ChatGPT o1-preview - Model behavior changes

Has anyone noticed a regression in o1-preview during the last few days ? Specifically the output is very generic similar to early days of gpt 3.5 for summarization and ideation use cases. For complex reasoning, I find the playground is providing a better response compared to the ChatGPT interface.
for ex: summarize 5 takeaways from responses are pretty basic

2 Likes

Yeah, I did. o1-preview used to work great and was stress-free, but starting a few days ago, I began experiencing instances where I had to repeat the instructions and becoming irritated.

1 Like

Same here. :face_with_diagonal_mouth:
It’s very frustrating. It’s taking only 2 or 3 seconds, which is far too little for such a complex prompt request.

Right when I need the model’s capabilities the most. What worries me even more is that I have just over 10 usage caps left, and my renewal won’t happen until December 9th.

I really wish OpenAI would consider allowing an early reset of the usage caps, especially since we’re wasting what little we have on responses that don’t meet expectations.

@SamAltman :pray:

1 Like

aha , I am speculating but o1 just got delivered behind a ChatGPT Pro subscription of $200 :slight_smile: so the $20 o1-preview regressed - a strategy play akin to Apple iPhones.

@kavitatipnis Yeah… that´s it. :face_with_diagonal_mouth:

Yes, indeed, :cry:

o1 now takes 3-4 seconds to output bad response for the prompt that previous o1-preview used to take 35-40 secs and produce very accurate content (in terms of reasoning capabilities of the models) .

1 Like

Same problem

OpenAI had been the best, until they did this… (((

Having the same exact problem. For example, I asked o1-preview a very complex question about what a C program (with complex bit manipulation) was doing to some input data. It provided a thorough response (even though some parts were incorrect) that took 1 minute and 46 seconds to “reason” about. The same prompt fed into the o1 model took only 9 seconds to reason about, and got everything, wrong. The response felt exactly like the output of the normal 4o model.

I think that they kept o1-mini as the low-end model, changed the o1-preview we used to the high end, and created a new, less powerful model to be the middle ground. However, after using it, it seems to be closer to o1-mini’s power.

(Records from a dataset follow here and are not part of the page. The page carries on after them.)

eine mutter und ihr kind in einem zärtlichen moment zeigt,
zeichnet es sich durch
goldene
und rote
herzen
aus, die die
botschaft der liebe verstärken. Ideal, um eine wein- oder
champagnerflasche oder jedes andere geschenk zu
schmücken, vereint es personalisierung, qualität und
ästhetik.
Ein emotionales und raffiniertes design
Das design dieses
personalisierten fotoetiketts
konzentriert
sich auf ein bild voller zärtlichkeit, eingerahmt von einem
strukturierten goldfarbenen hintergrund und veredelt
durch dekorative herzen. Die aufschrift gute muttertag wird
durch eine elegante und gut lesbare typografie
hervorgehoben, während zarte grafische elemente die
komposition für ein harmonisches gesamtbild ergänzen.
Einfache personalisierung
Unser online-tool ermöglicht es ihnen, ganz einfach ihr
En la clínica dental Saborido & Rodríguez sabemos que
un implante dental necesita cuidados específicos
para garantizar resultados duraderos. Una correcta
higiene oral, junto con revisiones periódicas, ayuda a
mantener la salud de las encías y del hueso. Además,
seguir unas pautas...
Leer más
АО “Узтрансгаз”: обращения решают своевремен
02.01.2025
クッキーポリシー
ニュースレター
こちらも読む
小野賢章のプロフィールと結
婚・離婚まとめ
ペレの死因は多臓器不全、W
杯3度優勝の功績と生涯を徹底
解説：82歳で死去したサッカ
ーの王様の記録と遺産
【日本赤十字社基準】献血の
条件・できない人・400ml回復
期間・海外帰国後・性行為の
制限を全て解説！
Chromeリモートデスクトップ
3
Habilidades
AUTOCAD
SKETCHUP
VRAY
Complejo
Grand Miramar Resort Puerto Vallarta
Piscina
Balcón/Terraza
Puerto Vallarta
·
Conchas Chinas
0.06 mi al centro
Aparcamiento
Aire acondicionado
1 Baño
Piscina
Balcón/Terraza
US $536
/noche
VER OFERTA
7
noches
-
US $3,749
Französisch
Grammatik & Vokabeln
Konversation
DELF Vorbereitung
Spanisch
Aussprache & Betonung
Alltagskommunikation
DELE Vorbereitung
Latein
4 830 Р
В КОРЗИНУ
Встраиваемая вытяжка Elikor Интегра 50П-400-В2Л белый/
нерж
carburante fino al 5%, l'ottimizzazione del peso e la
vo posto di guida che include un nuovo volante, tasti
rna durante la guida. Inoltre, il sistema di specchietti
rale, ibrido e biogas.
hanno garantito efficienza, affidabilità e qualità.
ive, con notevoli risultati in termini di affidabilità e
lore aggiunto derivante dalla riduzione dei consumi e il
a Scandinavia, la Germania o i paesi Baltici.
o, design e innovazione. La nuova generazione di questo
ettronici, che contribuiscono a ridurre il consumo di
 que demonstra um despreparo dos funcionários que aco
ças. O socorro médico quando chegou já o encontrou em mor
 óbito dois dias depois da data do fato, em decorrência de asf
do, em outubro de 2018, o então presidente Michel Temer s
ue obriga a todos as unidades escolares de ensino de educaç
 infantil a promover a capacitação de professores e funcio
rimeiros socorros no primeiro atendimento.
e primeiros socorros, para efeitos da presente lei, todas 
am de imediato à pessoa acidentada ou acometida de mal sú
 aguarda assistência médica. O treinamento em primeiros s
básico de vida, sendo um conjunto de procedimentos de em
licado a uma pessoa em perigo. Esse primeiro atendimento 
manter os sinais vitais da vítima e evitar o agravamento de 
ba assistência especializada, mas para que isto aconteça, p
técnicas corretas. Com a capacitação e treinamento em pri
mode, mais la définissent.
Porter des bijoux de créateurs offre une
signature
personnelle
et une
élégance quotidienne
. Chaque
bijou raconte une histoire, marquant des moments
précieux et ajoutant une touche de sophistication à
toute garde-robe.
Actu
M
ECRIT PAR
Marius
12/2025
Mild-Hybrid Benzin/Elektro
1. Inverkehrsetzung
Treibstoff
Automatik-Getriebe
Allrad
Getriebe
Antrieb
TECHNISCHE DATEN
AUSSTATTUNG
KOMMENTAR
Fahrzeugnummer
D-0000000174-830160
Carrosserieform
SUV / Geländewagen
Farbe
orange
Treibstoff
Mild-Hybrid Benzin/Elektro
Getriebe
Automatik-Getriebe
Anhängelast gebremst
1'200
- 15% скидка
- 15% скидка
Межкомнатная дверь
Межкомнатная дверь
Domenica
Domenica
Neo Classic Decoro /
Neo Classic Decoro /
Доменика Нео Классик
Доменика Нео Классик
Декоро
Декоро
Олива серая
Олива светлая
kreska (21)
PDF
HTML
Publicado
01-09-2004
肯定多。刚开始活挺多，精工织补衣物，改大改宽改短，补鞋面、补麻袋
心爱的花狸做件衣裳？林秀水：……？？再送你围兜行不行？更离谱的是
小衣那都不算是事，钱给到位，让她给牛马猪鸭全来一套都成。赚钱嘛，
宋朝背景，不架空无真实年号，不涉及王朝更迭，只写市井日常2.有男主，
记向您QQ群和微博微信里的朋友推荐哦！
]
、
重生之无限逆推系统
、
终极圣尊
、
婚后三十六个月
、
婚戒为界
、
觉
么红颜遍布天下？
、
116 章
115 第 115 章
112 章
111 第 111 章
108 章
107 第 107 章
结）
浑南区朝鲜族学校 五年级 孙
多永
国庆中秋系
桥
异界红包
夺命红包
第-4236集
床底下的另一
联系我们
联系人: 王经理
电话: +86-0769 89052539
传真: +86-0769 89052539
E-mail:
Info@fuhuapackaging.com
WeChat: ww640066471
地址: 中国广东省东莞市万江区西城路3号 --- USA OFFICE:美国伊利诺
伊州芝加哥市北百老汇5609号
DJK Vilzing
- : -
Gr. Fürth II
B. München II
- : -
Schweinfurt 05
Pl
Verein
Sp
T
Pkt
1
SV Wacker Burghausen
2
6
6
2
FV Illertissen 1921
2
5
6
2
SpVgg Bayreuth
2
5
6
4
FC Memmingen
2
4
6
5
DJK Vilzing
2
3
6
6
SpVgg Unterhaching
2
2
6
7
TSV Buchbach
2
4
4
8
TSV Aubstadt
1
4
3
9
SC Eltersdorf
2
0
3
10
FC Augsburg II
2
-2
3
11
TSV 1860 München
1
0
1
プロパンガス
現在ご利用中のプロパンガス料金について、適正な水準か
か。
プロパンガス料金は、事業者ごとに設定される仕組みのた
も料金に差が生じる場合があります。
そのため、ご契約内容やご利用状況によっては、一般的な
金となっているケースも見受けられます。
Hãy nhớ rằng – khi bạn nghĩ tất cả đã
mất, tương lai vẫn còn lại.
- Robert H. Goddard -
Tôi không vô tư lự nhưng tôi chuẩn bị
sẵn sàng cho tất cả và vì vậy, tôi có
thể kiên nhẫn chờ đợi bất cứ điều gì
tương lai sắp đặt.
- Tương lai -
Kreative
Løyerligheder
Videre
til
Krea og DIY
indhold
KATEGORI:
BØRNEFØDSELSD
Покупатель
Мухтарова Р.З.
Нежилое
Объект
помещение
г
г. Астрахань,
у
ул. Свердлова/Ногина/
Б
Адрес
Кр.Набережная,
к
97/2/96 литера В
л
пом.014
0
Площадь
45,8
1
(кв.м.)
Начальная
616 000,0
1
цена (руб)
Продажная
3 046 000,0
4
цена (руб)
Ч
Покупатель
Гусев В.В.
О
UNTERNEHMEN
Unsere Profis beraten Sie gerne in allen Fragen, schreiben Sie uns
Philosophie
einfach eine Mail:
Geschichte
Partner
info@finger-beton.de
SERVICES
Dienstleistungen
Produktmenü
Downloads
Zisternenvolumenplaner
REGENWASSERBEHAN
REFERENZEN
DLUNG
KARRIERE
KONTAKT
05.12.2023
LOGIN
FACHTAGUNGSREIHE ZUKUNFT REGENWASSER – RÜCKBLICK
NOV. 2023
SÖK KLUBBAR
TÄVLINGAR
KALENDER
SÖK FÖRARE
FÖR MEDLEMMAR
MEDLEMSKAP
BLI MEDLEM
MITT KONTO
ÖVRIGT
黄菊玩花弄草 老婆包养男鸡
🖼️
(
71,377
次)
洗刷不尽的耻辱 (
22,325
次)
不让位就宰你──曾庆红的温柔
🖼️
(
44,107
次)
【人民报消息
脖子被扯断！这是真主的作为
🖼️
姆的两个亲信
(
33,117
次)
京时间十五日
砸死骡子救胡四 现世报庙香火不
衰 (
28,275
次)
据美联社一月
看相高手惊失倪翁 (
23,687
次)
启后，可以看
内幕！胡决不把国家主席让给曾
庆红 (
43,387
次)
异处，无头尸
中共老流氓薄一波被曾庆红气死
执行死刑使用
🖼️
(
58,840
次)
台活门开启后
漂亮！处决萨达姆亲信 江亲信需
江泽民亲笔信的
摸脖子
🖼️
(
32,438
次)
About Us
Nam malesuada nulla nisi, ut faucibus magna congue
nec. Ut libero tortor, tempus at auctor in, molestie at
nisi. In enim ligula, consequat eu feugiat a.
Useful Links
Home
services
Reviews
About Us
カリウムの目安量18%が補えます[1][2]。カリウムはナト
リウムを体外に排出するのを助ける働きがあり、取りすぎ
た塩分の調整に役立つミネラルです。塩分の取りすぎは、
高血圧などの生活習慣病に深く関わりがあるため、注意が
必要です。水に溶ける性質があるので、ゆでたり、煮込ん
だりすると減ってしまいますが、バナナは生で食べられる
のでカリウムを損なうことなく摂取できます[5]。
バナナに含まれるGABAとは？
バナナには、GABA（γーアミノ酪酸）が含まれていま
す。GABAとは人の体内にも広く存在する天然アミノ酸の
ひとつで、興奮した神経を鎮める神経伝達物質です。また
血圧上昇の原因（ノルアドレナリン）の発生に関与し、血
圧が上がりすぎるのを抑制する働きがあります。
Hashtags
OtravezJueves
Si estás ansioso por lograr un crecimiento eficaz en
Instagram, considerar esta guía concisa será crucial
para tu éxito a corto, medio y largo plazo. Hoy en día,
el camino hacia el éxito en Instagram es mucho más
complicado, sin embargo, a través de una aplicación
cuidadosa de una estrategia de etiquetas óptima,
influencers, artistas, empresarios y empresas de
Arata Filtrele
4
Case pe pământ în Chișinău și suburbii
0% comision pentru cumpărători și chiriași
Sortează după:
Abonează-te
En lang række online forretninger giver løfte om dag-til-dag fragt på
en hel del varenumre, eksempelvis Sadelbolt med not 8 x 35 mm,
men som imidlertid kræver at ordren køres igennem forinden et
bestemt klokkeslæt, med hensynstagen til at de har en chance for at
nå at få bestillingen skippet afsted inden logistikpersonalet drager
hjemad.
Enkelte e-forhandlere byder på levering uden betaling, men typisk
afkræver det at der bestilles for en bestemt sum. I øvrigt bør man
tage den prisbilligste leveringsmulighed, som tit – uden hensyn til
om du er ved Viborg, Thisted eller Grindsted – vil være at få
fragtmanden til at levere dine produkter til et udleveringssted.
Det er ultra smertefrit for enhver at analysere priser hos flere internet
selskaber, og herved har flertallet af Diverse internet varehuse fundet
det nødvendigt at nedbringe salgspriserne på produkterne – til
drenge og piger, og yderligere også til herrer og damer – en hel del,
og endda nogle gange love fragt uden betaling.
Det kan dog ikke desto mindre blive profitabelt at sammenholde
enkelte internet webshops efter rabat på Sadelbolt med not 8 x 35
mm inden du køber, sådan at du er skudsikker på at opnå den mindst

One thing I have noticed is it began following my custom instructions very heavily and strictly, and doesn’t refuse prompts in a moral gray area.

Yes , I think this change makes it imperative to " think" what are the use cases for higher order reasoning ? General Knowledge Q&A aka search perhaps doesn’t need the $200 o1-reasoning but can do well with 4o-mini however a use case such as a Research Assistant (agentic) that is doing drug discovery needs a higher order reasoning. Meanwhile, software programming in most part is templatized - there is a deterministic way of writing code and very limited “chain of thought” but more of take action ( tools) type of use cases can be done reasonably by the 4o and o1 API’s. For the complex programming use cases which requires “deep” domain knowledge in your instance - C programming perhaps a combination of prompt engineering with examples + fine tuning may yield better results in the short run cost effectively.